Darya "Frostbite" Zima is a 5' 7" tall Russian female human mutant due to a genetic alteration and is capable of cryokinesis
The phrasing here is a bit awkward. We can reasonably deduce that she is human, and the second half of the sentence is just a touch off. Perhaps something like, "… Is a 5'7" genetically altered Russian female capable of cryokinesis."
Although, if that sounds too clinical, you can ignore it.
I can understand making it more clinical, but I'd like to have the stuff written by this specific Nobody to be more casual since I didn't really imagine this specific Nobody as a scientist and I like to think that this specific Nobody likes to collect information.
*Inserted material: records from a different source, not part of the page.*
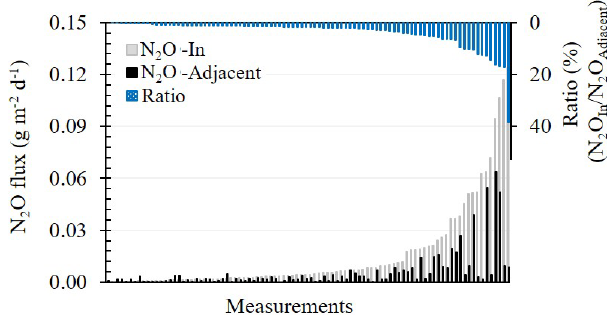
Figure 2. N 2 O fluxes measured in static chambers with a dripper in their base (N 2 O In ) and in static chambers with a dripper adja- cent to their base (N 2 O Adjacent ), and the ratio between N 2 O In and N 2 O Adjacent at each one of the 12 sampling locations on all sam- pling days.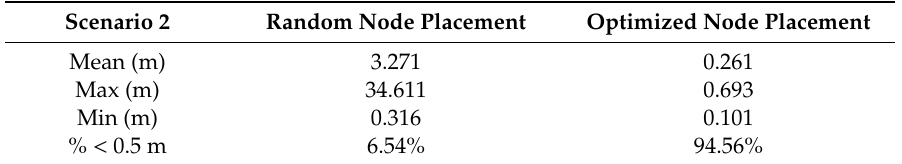
Table 6. Final results. CRLB statistics in Scenario 2 for random and optimized node distributions of 5 A-TDOA sensors.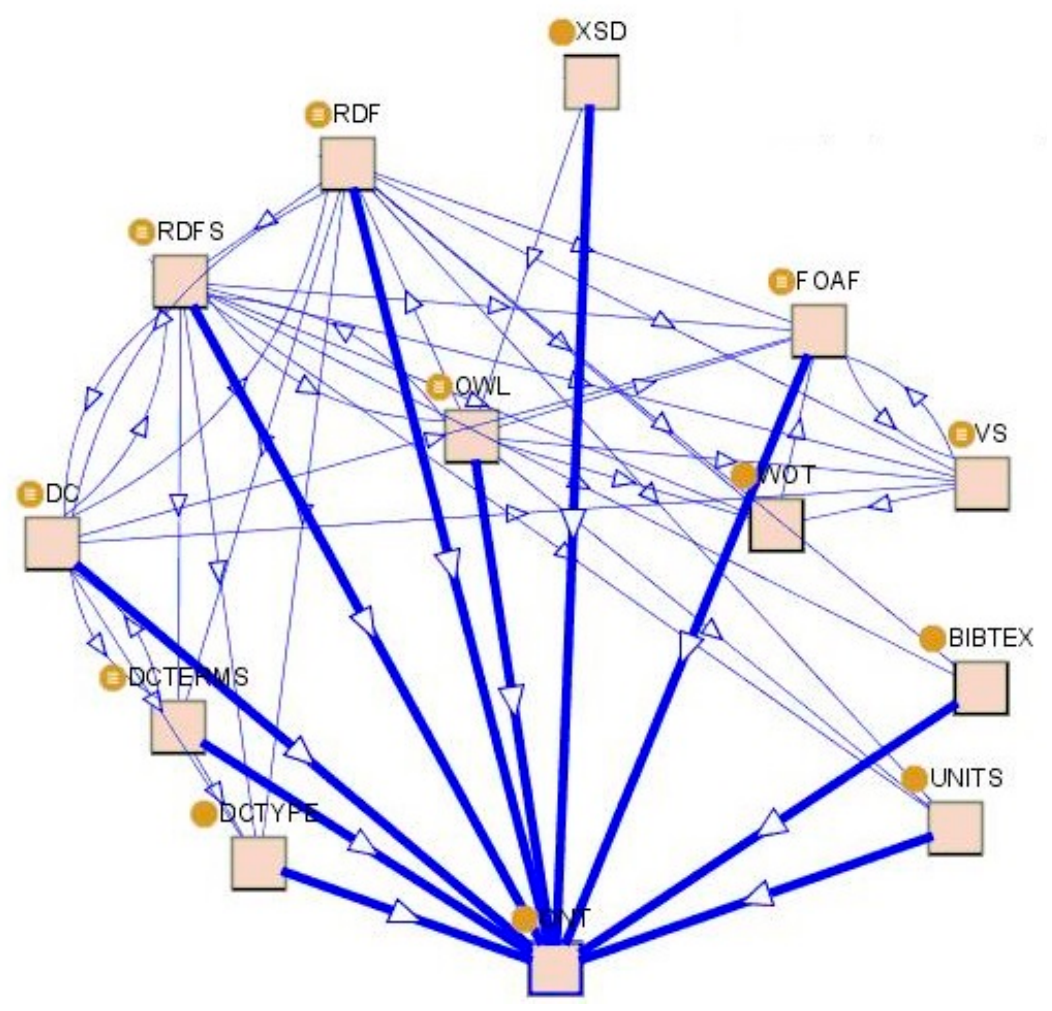
Figure 7. Structure of the nodes and import of ontologies.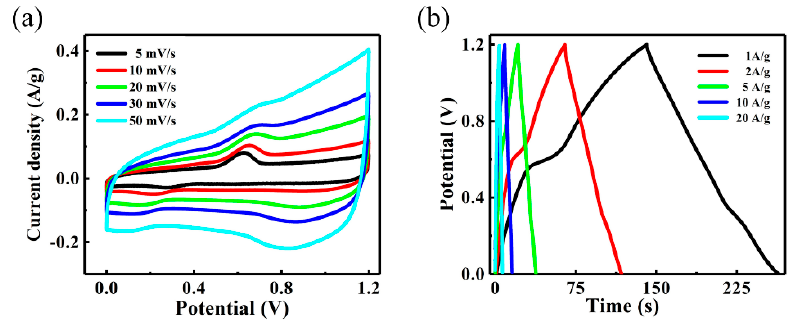
Figure 6. Electrochemical performance of NiMoO 4 @NiMoO 4 nanosheet-on-nanowire arrays (SOWAs) // alternating-current (AC) asymmetric hybrid supercapacitor (ASC). ( a ) CV curves at various scan rates; ( b ) GCD curves at various current densities.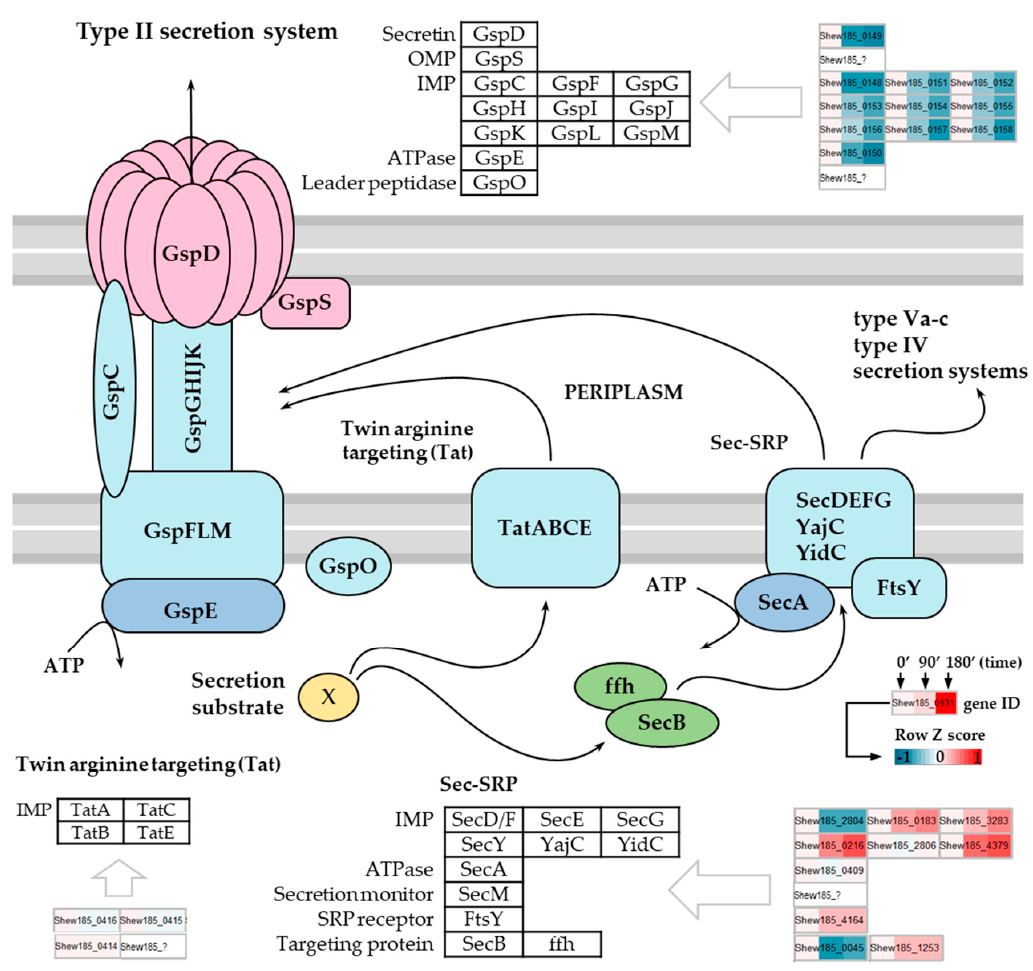
Figure 4. Expression changes affecting the S. baltica type II secretion system upon cold stress. Scheme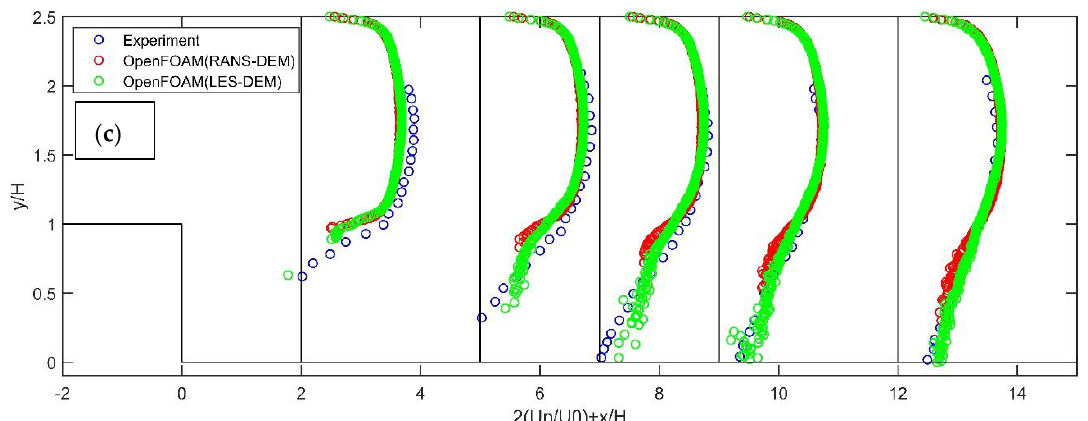
Figure 8. Comparisons of experimental and OpenFOAM simulated average streamwise particle velocity profiles at the measurement locations for two-way coupling and 10% mass loading of copper particles under RANS-DEM and LES-DEM frameworks. ( a ) Particle injection velocity as (10.5, 0, 0) m/s, ( b ) a particle injection velocity same as that of the fluid velocity profile at the inlet, ( c ) particle injection velocity as (0, 0, 0) m/s.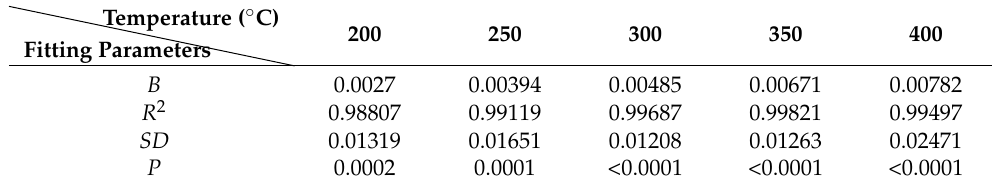
2 (cid:3118) 3 + 2 ( 1 − X ) and t . (cid:3119) (cid:3397) 2(cid:4666)1 (cid:3398) (cid:1850)(cid:4667) and t . 2 3 + 2 ( 1 − X ) vs. t . (cid:3118) (cid:3119) (cid:3397) 2(cid:4666)1 (cid:3398) (cid:1850)(cid:4667) vs. t .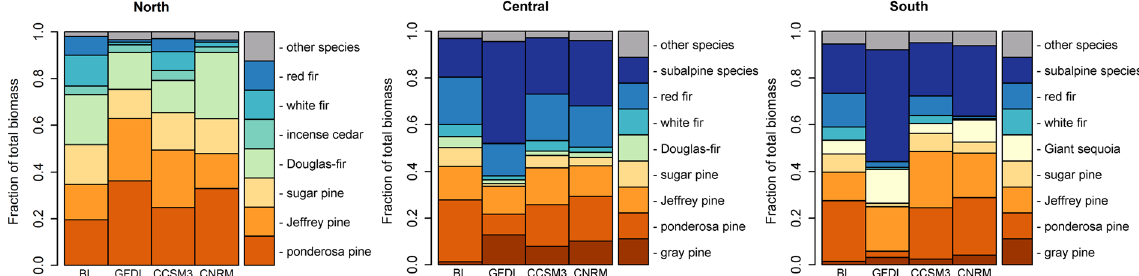
Figure 4. Distribution of aboveground carbon among dominant tree species. Mean fraction of aboveground carbon by dominant tree species at the end of the 590-year simulation under baseline climate and wildfire scenario (BL) and projected climate and wildfire scenario of each model (GFDL, CCSM3, CNRM) across the three transects. Values are means across replicate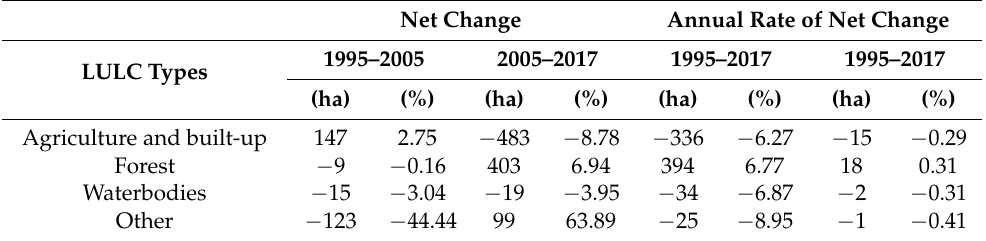
Table 6. Change statistics (in ha and %) of LULC in Phewa Lake Watershed from 1995 to 2017. Net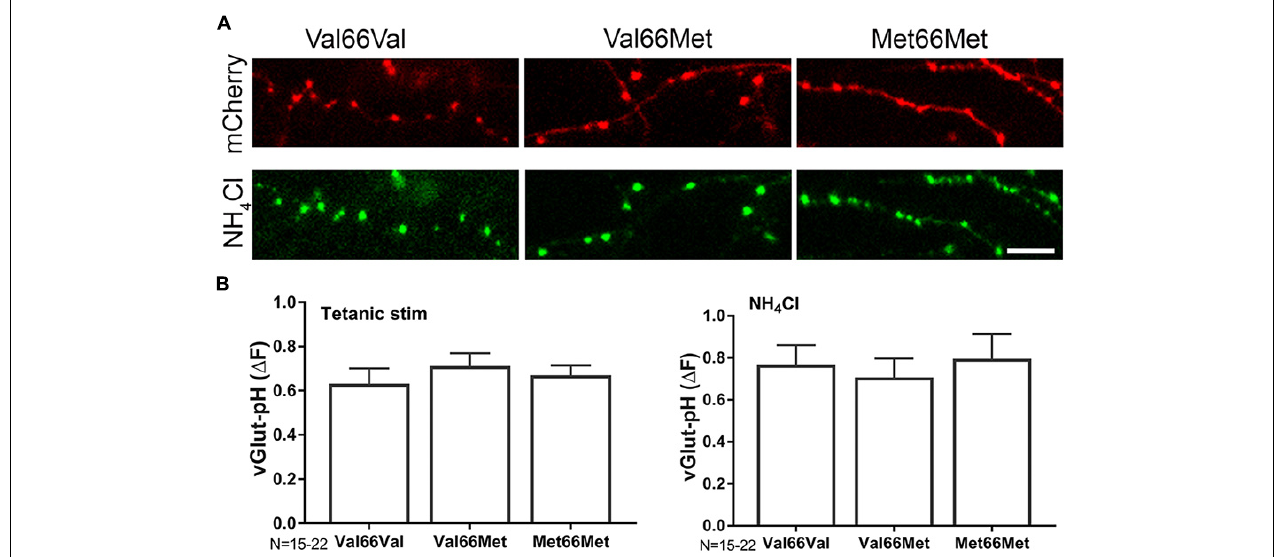
FIGURE 5 | BDNF Val66Met and Met66Met single nucleotide polymorphisms do not affect total synaptic vesicle number or amount of exocytosis. Representative images of 14–16DIV Val66Val (wt), Val66Met, and Met66Met mouse hippocampal neurons transfected with mCherry ( A -top) and vGlut-pH (with NH 4 Cl alkalization, A , bottom). (B) Change in fluorescence of vGlut-pH with tetanic stimulation (left) or NH 4 Cl alkalization (right) reflecting amount of exocytosis or total vesicle number showed no significant differences between the three genotypes. Data are mean ± SD; n = 15–22 neurons per experimental group and 750–1,100 boutons. Scale bar = 5 µ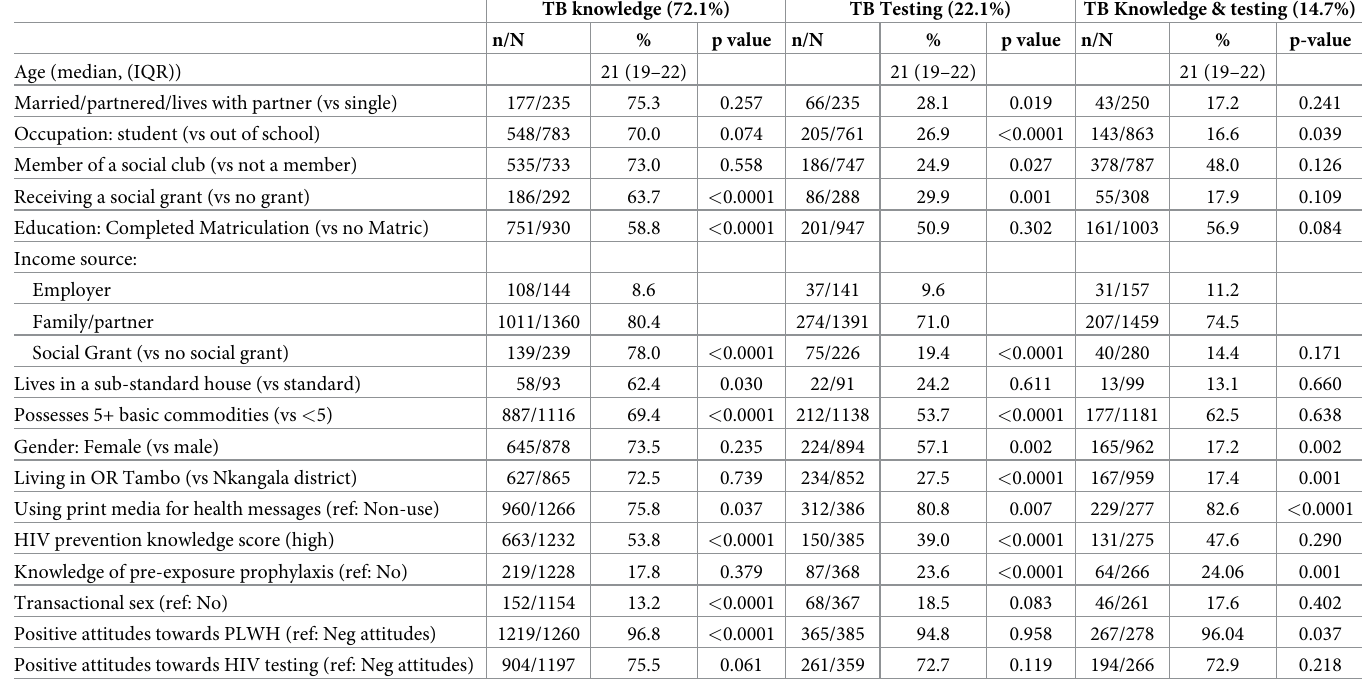
Table 2. Characteristics of participants by TB knowledge, testing and both knowledge and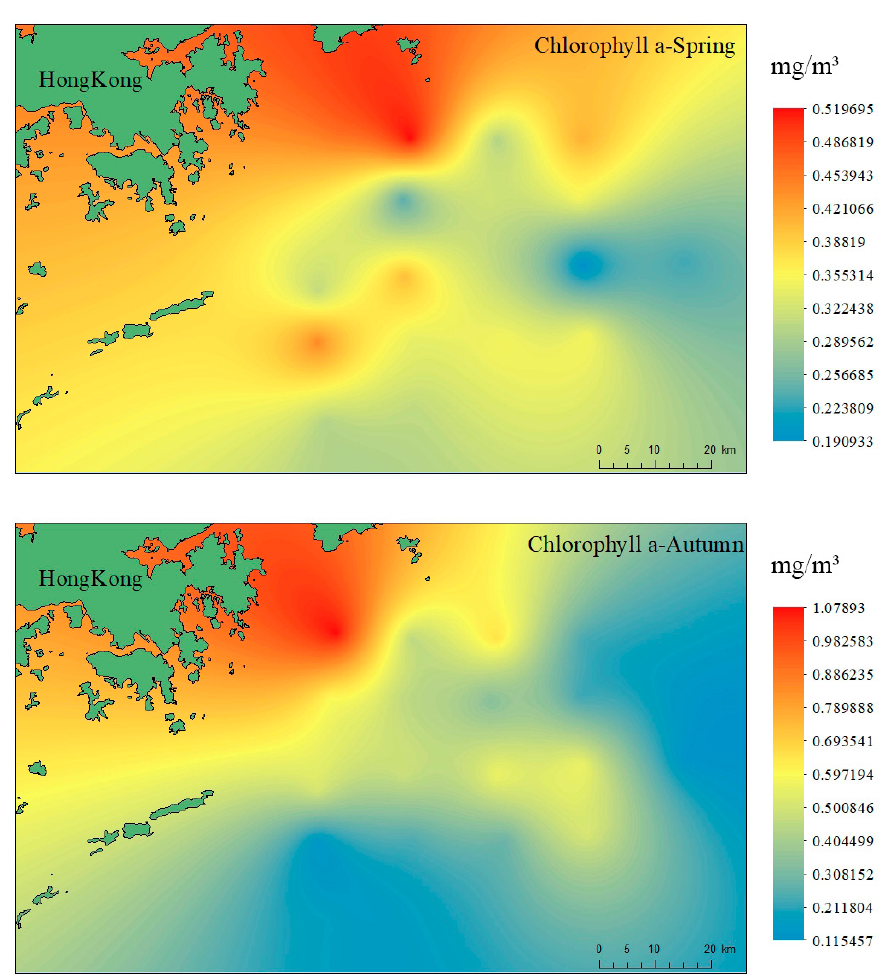
Figure 4. Results of chlorophyll a measurement in coastal region of Hong Kong. The results of the Hong Kong Coastal Species Diversity Index are shown in Figure 5. age density of 174.472 × 104 cells/m 3 . The number of phytoplankton was dominated by diatoms, with a density of 165.452 × 104 cells/m 3 , accounting for 94.83% of the total den- sity. In the spring survey, the average number of phytoplankton species was 30, and the species diversity index ranged from 2.96 to 3.63, with an average of 3.30. In September 2018, the density level of phytoplankton in autumn was not significantly different from that in spring. The average number of phytoplankton species in the station quadrats in autumn was 32, and the species diversity index was between 2.85 and 3.62, with an aver- age of 3.36, slightly larger than that in spring.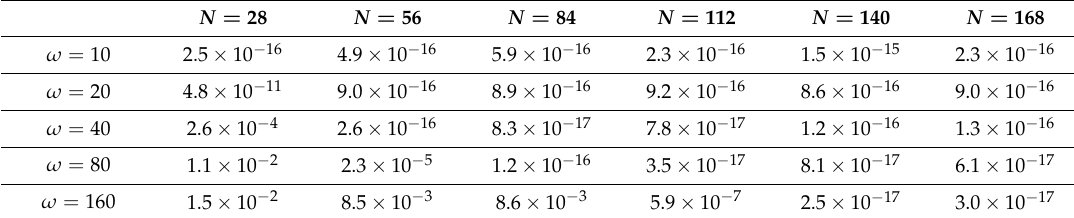
Table 7. Absolute errors of JJE for Example 3.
Once Frostbite escaped, I asked her why she was going to be terminated and what was her scenario.
I feel like you can cut this off after 'why she was terminated'. "What was her scenario" doesn't flow very well.
That's fair. I think I meant "what was her scenario" to be "what her scenario was."
Frostbite replied with saying that she was practicing her powers
"Frostbite told me that she was practicing…" Sounds a bit better than "she replied with saying"
I think that does sound better too.
I began by asking her how she got her powers and she told me that she was born with them since she's a mutant due to a genetic alteration
This is a very clunky sentence, and part the lore behind her was previously established when you stated that she was genetically altered. You've said it again here, which does not carry us forward.
I think I put that there as a way for Nobody to know how Frostbite got her powers. Maybe I can replace that with a sentence or two saying that Nobody got this information from the GOC Casefile for Frostbite or imply that he did.
The next question I asked Frostbite was why she was practicing with the Circus and was with them.
Again, we can infer that Frostbite was with the Circus because you've established so earlier in the article. The second half of the sentence (and was with them) is unneeded.
I meant for the "and was with them" to be "and why she was with them", but I thought it would sound weird if I did it like that.
She replied with that she was trying to get better with her powers and the Global Occult Coalition discovered her and that I know the rest.
There are one too many 'ands' in this sentence.
That's fair. I'll see what I can do.
she just coldly replied that she'd rather not talk about it.
Nothing really wrong with this. Just wanted to ask if this was a pun or not.
I used 'coldly' there since it's the first word I thought of to describe how she replied and I believe I realized the pun very shortly after I planned to use 'coldly'. Also, I believe I was thinking of putting 'No Pun Intended' or something like that there, but opted not to.
She noted that she doesn't even really know what they were looking for when they discovered her.
Given that this is implied in the previous sentence, I feel like it is unnecessary.
I'll remove that sentence.
I feel like the ending really ties this whole thing together quite nicely.
However, the bit with Herman Fuller's circus at the end is a very suitable ending for me.
That's good. I hope I was able to explain Frostbite's reasoning well in the version you read.
Despite not knowing anything about Nobody, I was able to pick up on his ability rather easily.
I'm glad that I was able to convoy Nobody's anomalous ability well.
I'm really not sure of the grammar stuff I pointed out previously is a part of the writing style or not, so disregard it if it is.
I think the writing style was mostly because of how I wrote the draft for critique.